▶ Source information

---*---

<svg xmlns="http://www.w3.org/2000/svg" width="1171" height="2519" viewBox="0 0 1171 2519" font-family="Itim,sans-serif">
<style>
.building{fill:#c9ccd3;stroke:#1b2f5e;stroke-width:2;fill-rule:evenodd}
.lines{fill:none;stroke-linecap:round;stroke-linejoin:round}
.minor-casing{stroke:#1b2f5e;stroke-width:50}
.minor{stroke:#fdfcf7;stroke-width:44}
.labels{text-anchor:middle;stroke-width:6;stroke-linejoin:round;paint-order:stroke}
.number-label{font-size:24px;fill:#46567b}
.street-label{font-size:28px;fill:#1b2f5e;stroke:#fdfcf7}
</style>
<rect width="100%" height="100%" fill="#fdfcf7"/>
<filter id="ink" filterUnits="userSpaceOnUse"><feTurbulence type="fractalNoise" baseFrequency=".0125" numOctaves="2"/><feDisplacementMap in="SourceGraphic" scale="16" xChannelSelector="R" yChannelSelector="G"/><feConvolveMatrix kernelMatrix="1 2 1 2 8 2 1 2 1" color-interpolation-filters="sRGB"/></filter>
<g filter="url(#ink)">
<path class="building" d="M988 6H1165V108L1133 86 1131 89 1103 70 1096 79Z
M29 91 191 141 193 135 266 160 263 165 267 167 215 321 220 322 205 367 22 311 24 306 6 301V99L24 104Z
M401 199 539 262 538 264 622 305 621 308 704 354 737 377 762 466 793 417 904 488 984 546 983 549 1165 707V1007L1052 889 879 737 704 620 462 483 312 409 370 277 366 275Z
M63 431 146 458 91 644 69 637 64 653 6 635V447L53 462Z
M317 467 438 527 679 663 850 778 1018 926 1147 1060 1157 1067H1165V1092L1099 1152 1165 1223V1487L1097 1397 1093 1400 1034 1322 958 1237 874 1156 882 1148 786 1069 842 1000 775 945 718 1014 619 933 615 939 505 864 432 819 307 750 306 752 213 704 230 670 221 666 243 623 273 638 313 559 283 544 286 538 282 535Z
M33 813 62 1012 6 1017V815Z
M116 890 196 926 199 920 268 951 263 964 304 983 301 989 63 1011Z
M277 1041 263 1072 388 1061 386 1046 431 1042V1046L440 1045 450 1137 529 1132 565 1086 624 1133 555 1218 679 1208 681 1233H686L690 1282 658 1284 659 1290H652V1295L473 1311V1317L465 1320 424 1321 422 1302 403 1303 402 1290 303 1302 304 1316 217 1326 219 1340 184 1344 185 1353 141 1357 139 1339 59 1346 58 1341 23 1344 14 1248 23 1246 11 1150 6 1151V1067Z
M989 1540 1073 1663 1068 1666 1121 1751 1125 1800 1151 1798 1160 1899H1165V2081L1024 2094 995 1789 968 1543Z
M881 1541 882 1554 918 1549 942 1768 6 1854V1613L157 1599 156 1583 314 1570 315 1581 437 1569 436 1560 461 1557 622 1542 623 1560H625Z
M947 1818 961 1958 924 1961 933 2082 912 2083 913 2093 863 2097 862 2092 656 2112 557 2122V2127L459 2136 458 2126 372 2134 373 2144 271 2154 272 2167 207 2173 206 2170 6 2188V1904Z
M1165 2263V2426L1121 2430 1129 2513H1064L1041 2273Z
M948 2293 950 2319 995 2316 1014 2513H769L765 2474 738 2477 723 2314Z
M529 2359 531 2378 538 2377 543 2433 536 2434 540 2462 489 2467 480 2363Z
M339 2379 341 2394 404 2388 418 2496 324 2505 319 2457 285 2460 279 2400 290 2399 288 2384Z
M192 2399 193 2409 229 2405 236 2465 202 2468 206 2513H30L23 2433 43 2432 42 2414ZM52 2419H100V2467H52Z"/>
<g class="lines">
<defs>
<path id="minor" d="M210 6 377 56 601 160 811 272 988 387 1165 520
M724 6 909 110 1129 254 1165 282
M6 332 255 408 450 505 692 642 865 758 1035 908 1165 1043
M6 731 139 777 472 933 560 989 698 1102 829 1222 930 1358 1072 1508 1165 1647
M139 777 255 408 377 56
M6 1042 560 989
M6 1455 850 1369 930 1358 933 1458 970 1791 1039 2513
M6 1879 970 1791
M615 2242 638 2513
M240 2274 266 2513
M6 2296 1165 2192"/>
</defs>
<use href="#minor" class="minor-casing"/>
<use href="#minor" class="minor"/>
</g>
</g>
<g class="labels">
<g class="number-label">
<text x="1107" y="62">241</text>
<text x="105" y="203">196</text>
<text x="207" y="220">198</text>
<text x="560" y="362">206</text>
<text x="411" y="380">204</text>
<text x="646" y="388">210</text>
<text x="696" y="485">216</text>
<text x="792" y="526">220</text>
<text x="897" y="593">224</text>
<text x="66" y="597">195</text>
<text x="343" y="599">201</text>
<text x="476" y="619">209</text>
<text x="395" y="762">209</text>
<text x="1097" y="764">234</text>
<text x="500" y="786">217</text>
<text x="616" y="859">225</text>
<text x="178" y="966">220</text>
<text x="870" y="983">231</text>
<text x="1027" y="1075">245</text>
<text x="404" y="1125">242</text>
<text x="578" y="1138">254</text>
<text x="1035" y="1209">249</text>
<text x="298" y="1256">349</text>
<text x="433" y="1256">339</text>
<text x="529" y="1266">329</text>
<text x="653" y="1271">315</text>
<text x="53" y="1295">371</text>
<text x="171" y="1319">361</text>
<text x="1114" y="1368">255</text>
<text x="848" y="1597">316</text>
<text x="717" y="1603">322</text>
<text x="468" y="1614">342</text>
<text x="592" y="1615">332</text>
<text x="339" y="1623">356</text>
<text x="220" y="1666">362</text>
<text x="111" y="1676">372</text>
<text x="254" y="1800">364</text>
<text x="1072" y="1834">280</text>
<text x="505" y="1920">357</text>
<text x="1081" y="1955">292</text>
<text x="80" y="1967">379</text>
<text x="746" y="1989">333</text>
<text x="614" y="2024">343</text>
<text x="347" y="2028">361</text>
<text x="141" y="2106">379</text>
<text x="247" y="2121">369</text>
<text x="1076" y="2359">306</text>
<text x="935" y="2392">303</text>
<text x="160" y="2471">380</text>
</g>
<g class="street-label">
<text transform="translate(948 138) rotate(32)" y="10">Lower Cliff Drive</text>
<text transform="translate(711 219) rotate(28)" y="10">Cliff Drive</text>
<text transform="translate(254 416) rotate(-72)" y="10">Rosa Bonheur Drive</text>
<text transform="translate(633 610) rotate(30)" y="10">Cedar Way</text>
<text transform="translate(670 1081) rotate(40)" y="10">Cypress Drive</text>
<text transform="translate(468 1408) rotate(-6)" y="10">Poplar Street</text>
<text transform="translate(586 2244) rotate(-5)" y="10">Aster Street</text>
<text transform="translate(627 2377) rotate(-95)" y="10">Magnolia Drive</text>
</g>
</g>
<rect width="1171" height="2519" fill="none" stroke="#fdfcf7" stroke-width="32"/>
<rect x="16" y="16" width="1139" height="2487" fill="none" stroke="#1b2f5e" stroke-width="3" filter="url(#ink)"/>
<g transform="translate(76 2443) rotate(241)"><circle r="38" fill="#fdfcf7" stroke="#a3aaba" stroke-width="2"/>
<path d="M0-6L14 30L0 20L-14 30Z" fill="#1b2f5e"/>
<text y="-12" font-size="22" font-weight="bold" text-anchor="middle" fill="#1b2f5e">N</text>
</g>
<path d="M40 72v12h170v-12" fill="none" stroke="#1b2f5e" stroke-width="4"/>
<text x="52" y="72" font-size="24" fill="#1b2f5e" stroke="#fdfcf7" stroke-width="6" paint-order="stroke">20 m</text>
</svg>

---*---

Every line that contains the string "lines" should be copied from the entries.

▶ Response to the task
.lines{fill:none;stroke-linecap:round;stroke-linejoin:round}
<g class="lines">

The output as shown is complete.